The Governments of Zambia and Italy have taken a major step in advancing Zambia’s debt resolution programme by signing a bilateral debt restructuring agreement under the G20 Common Framework for Debt Treatment.

The agreement restructures a €94.6 million facility, originally contracted on 29 June 2018 with INTESA SANPAOLO, extending its final maturity from 2027 to 2043. This 16-year extension eases near-term debt obligations while aligning Zambia’s repayments with its medium-term fiscal consolidation plans.

From a sovereign debt management perspective, the deal enhances liquidity, smooths the country’s amortisation profile, reduces refinancing risk, and creates fiscal space for infrastructure investment and social sector support.

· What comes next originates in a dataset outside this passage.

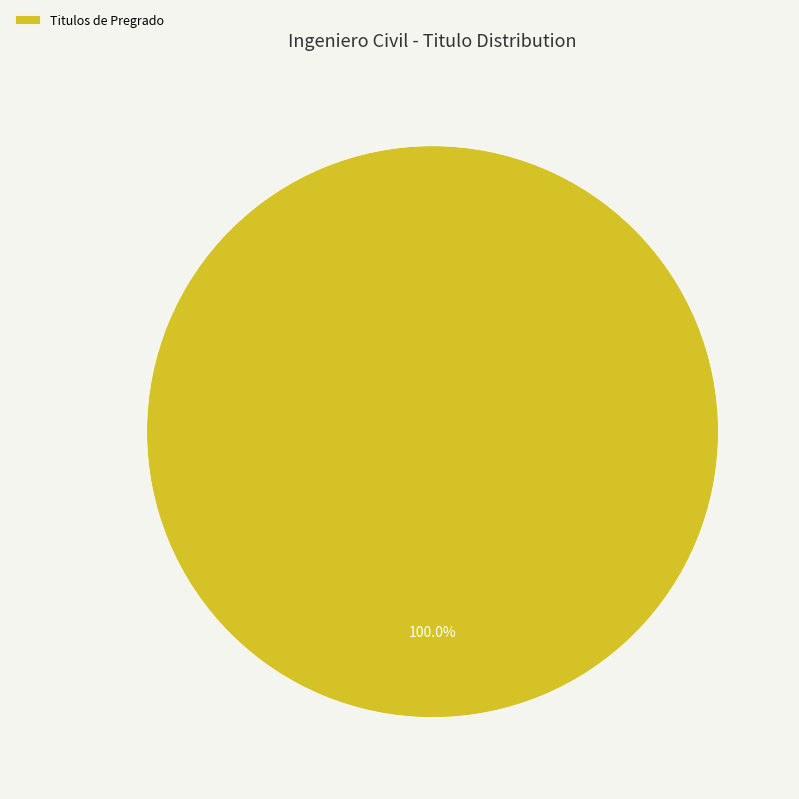

Rank the categories by value from lowest to highest.

Titulos de Pregrado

The agreement is part of Zambia’s broader restructuring journey following its 2020/2021 sovereign default, characterised by transparency, creditor coordination, and multilateral engagement with the IMF under the Extended Credit Facility and the Paris Club. Zambia has recommenced debt service payments on all completed agreements, including the Italy facility, demonstrating commitment to payment discipline and sovereign credibility.

Beyond financial restructuring, the agreement signals a shift in Zambia–Italy relations from creditor engagement to a forward-looking development partnership. Key milestones include Italy designating Zambia as a priority country for development cooperation in June 2024, pledging €300 million towards the Lobito Corridor in July 2024, and Zambia’s inclusion in Italy’s Mattei Plan for Africa in February 2026.

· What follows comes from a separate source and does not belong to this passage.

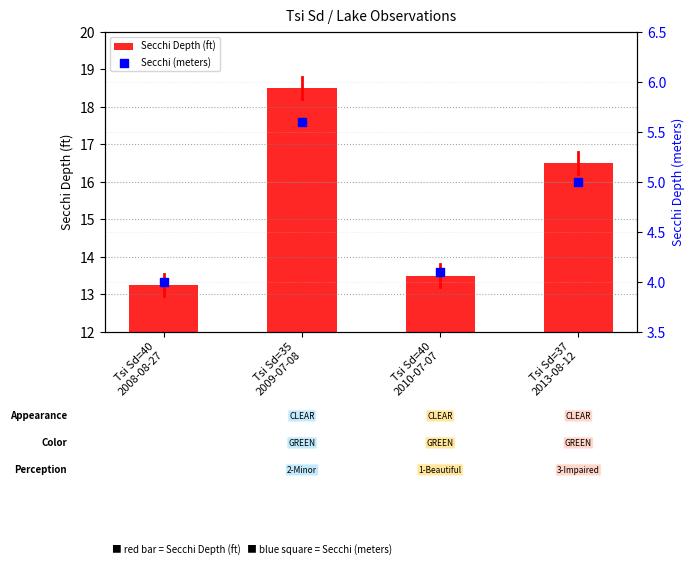

What is the total value across all series at Tsi Sd=40
2010-07-07?

17.6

The partnership focuses on high-impact sectors where Italian expertise complements Zambia’s development priorities. Cooperation will cover energy transition through renewable technologies, agribusiness value-chain development, infrastructure improvements in roads, railways, and dams, and industrial upgrading to enhance productivity and job creation.

H.E. Enrico De Agostini, Ambassador of Italy to Zambia, highlighted Italy’s “human-centred” approach to debt sustainability, stressing that sustainable debt outcomes underpin long-term development and investment confidence.

The agreement sends three key signals: it validates the operational effectiveness of the G20 Common Framework, supports Zambia’s macroeconomic recovery by easing debt burdens, and catalyses a shift from debt restructuring to investment, unlocking trade, infrastructure financing, and private sector participation.

The Zambian Government reaffirmed its commitment to honour all restructured obligations, maintain transparent creditor engagement, and ensure that future borrowing aligns with the Parliamentary-approved Annual Borrowing Plan, securing fiscal discipline and national development priorities.

The Italy–Zambia agreement is more than a restructuring milestone; it represents a strategic pivot from crisis management to sustained economic growth, underpinned by credibility, cooperation, and long-term investment.